Johnny Can’t Add

How important is math? The basics in education have always been referred to as the “3 Rs.” Reading, ‘riting, and ‘rithmetic. It doesn’t get more basic than that. Yet, America is failing to achieve these three basic goals.

The Wall Street Journal editorial board tells us that bad news keeps coming from America’s K-12 schools. Last week it was the dismal results from the National Assessment of Educational Progress (NAEP), known as “America’s Report Card.” The report documents the continued decline of students learning basic math.

Since 2013 NAEP math scores have dropped 11 points for eighth-graders and five points for fourth-graders—and the declines are steepest for the lowest-performing students. Twelfth-grade scores have dropped six points. Thirty-nine percent of eighth-graders and 45% of twelfth-graders scored below “basic” proficiency in 2024. That’s less than half of our students who are learning basic math!

Scores were trending up before 2013, so what explains the slide? Researchers at the Center on Reinventing Public Education cite “lowered expectations, inflated grades, and obscured learning gaps.” In recent years, some states have abolished standardized tests or lowered proficiency standards that help keep schools accountable. Only six states still require high school exit exams, compared to 24 in 2013.

Schools also increasingly make it easier for students to get good grades no matter their performance. Especially after Covid, “schools confronted students’ academic struggles and demotivation by making math easier—exactly the opposite reaction to what students needed,” says the report. The truth comes out on standardized tests, and in college and the workplace where those skills are needed.

Students who struggle with math aren’t served well by being relegated to less rigorous “tracks” in early grades with no option to catch up. The report urges states to prepare all students for Algebra I by eighth grade. Some districts have dropped eighth-grade algebra in the name of equity, another example of low expectations harming students.

In other words, the adults who supervise these students are the real problem. In a misguided effort to shelter poor performing students from embarrassment, they have lowered standards and made excuses for poor learning. Perhaps they are also protecting incompetent teachers due to pressure from teachers unions.

Another problem: ideological differences over how to teach math. “Traditionalists” emphasize “math facts and fluency, and support teaching math procedures directly,” says the report. But “advocates for progressive education worry that too much explicit instruction will stifle students’ curiosity and appetite for deeper math understanding, so they dismiss it”—even though this type of instruction is “essential for struggling students.” States ought to re-examine how they’re teaching math, the way many of them have revived phonics instruction for reading in recent years.

The WSJ editors say, “Adding to the woes is a shortage of math teachers. The number of graduates of teacher preparation-programs qualified to teach math declined 36% from 2013 to 2020, according to the report. K-12 test results are a shout from the rooftops that our schools are failing. If our political class wants the U.S. to decline, they’ll keep pretending there’s no problem.”

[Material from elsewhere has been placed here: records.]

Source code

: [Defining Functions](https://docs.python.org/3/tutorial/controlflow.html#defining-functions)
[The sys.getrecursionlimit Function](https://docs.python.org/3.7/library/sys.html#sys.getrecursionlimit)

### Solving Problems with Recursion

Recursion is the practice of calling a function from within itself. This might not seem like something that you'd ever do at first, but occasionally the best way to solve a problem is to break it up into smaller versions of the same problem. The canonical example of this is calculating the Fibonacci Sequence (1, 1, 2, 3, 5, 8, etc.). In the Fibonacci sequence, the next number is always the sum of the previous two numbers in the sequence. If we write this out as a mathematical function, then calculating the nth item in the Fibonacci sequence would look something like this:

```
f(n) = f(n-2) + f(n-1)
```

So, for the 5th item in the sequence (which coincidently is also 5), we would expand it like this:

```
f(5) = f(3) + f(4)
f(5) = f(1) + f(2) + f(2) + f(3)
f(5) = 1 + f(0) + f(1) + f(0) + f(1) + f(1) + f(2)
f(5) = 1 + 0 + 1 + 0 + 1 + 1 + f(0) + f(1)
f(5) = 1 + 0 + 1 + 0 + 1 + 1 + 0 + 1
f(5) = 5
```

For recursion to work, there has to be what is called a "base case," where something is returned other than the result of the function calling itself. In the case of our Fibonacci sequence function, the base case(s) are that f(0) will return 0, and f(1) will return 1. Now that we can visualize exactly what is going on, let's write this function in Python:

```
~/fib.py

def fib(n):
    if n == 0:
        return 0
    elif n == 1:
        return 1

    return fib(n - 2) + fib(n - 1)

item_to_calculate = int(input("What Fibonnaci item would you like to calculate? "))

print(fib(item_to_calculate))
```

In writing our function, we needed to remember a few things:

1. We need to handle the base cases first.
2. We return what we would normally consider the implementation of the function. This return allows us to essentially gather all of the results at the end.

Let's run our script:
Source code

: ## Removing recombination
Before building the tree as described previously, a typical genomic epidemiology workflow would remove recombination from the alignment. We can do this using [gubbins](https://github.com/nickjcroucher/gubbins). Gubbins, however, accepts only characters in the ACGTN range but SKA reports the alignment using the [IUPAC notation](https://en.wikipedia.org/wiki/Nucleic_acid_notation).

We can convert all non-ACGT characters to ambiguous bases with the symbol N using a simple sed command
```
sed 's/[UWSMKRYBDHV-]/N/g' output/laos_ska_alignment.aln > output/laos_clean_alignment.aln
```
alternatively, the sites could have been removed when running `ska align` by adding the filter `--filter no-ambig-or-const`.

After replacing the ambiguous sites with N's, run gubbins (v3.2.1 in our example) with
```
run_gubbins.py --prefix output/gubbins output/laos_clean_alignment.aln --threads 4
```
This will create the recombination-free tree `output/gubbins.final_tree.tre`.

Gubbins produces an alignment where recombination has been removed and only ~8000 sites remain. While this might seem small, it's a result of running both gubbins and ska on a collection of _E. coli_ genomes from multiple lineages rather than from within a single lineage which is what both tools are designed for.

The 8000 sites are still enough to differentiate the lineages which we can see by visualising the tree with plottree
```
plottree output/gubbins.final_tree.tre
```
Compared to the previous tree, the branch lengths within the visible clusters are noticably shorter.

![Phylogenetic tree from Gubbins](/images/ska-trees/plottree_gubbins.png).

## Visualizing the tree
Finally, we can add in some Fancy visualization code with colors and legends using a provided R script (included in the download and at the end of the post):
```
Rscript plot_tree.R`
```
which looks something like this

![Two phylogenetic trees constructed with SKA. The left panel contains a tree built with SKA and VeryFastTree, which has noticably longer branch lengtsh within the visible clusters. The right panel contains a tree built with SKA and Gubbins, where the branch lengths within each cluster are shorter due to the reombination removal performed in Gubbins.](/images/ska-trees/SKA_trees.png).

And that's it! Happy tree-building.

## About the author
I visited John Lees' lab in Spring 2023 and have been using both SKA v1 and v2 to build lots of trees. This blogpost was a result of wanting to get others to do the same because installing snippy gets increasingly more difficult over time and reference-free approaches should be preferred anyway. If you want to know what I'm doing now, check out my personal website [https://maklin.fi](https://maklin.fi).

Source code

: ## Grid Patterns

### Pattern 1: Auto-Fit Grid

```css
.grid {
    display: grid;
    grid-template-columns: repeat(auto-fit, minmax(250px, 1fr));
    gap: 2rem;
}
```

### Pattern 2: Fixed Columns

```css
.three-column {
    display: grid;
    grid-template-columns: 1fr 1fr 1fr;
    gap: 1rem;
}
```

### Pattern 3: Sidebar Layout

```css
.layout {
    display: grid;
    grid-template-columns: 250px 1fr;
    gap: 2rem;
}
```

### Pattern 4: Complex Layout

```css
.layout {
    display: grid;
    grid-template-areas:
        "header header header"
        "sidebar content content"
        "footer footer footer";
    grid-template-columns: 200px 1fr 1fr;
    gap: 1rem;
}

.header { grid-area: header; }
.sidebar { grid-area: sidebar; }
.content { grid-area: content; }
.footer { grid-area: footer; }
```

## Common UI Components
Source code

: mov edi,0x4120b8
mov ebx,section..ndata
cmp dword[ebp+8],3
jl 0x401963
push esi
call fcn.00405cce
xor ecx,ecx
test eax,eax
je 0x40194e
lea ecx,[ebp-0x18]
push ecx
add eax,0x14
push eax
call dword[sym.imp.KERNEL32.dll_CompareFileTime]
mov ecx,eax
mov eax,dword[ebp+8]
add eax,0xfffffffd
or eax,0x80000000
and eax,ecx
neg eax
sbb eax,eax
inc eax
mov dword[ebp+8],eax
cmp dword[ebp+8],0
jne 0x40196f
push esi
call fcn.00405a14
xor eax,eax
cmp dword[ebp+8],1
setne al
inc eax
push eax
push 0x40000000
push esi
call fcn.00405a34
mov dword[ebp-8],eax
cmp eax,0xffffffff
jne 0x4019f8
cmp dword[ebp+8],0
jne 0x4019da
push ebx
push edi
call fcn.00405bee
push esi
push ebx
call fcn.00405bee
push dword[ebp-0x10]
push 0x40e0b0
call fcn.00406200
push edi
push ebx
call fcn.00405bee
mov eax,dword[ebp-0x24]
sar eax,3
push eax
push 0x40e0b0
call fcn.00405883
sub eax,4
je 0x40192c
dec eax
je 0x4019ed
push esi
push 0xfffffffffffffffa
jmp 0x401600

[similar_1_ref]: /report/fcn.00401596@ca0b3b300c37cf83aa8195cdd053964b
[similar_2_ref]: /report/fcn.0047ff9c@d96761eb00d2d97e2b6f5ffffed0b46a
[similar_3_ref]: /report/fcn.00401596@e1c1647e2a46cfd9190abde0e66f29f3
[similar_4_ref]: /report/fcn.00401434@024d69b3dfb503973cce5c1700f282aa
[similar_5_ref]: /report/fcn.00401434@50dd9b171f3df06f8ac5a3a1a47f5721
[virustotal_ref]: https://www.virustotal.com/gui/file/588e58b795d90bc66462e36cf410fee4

It is clear we need a shake-up in our education system and abolishing the Department of Education, as President Trump intends to do, seems like a good first step. That will allow states to take charge of the education of their students and get the federal government out of the equation. Eliminating teachers unions would be a great next step. Teachers unions protect poor teachers and promote the failing status quo. School choice, which allows parents to remove their children from failing schools, is the real key to improving our education system. Competition always produces better products at lower costs.